Criminal justice professors build on groundbreaking research to further students’ careers
Roberto Santos, a long-time police practitioner-turned-academic, and Rachel Santos, a former crime analyst and established researcher, came to Radford in 2016 as new faculty members in the university’s Department of Criminal Justice. The Santoses had already established a reputation for successfully partnering with police agencies around the United States. Driving their success was a well-researched, evidenced-based business model for crime reduction.
“We know how police work, how they function day-to-day,” Roberto Santos explained, “and we’ve figured out ways to incorporate certain actions that have been proven to reduce crime in a very realistic, systematic way.”
Rachel Santos emphasized, “The ultimate goal in reducing crime is reducing victimization of people in the community. To understand how crime and victimization concentrate, we use crime analysis to focus on areas to work with the community and help make their day-to-day lives safer.”
Their model works, and the Santoses have the numbers and the testimonies to prove it.
Just ask Danville Police Chief Scott Booth.
“Working with Roberto and Rachel, we crafted a model of stratified policing that works specifically for my department,” Booth said. “We have experienced substantial reductions in crime and continue to do so while having a community that supports our efforts. If you want a blueprint for effectively integrating evidence-based practices in your agency, this is it.”
Looking over Danville’s crime statistics today compared with 2016, “You’ll see it is remarkable what they have done there,” Roberto Santos said of the Danville Police Department. “Through his leadership, Chief Booth was able to transform his police department and develop strong partnerships with the community, city officials and other criminal justice agencies that resulted in community members experiencing consistently less victimization.”
Roberto Santos retired after 22 years with the Port St. Lucie, Florida, Police Department, where he held various supervisory positions that included commander over criminal investigations, special investigations and professional standards divisions, as well as the crime analysis and criminal intelligence section. Along the way, the Marine Corps veteran earned a doctorate of philosophy in criminal justice.
Rachel Santos ignited her career while still in graduate school, working for five years as a crime analyst for the Tempe, Arizona, Police Department. She later served as senior research associate and director of the Crime Mapping Laboratory at the National Policing Institute in Washington, D.C. There, she honed her practice-based research skills working on national and international grants and projects.

INFORMATION |
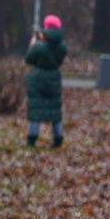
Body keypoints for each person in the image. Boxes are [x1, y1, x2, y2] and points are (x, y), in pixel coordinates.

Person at [25, 15, 67, 148]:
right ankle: (58, 139)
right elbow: (59, 61)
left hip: (38, 78)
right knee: (55, 110)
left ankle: (32, 138)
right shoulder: (62, 45)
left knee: (36, 109)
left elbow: (29, 59)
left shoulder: (39, 45)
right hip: (54, 77)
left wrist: (32, 44)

EXERCISE GOAL | Pick up the article about the two Radford criminal justice professors and continue it from its last paragraph.

OUTPUT FOR THIS EXERCISE |
The Santoses met in Florida, and since, “We have done a lot of original research together,” Roberto Santos said. "We’ve conducted quasi-experiments and random controlled trials to test different types of crime-prevention strategies and strategies that reduce victimization in a systematic way.”
The model the Santoses built from research and practice is called stratified policing. “It provides police leaders a clear path for institutionalization of crime reduction modeled after current police processes,” the Santoses wrote in their book “Stratified Policing: An Organizational Model for Proactive Crime Reduction and Accountability.”
“It sets up an organization to more easily incorporate evidence-based strategies into everyday operations with the goal of changing a police organization from reactive to proactive.”
Stratified policing employs four categories of crime reduction strategies, Roberto Santos explained. “It’s place-based, person-focused, community-based and infuses a problem-solving approach,” he said.
In their book, the Santoses write that the model’s framework infuses small changes within the daily activities of police agencies and builds a comprehensive and focused approach to crime reduction. They lay out methods for developing crime reduction goals and addressing immediate, short-term, and long-term crime and disorder problems while implementing a stratified accountability meeting structure.
“Research shows that only responding to calls and investigating individual crimes does not reduce crime overall in a community,” Rachel Santos said. “That’s why we have figured out a business model for an agency-wide approach, and we’ve been very successful. Danville and Lynchburg are just two recent agencies that we’ve been working with in Virginia.”
Most recently, the Santoses have worked with law enforcement agencies along the East Coast – Maryland, Virginia, North Carolina, Georgia, Florida and Delaware; in the Midwest – Ohio and Wisconsin; and farther west into Texas, Utah, Nevada, Colorado and California.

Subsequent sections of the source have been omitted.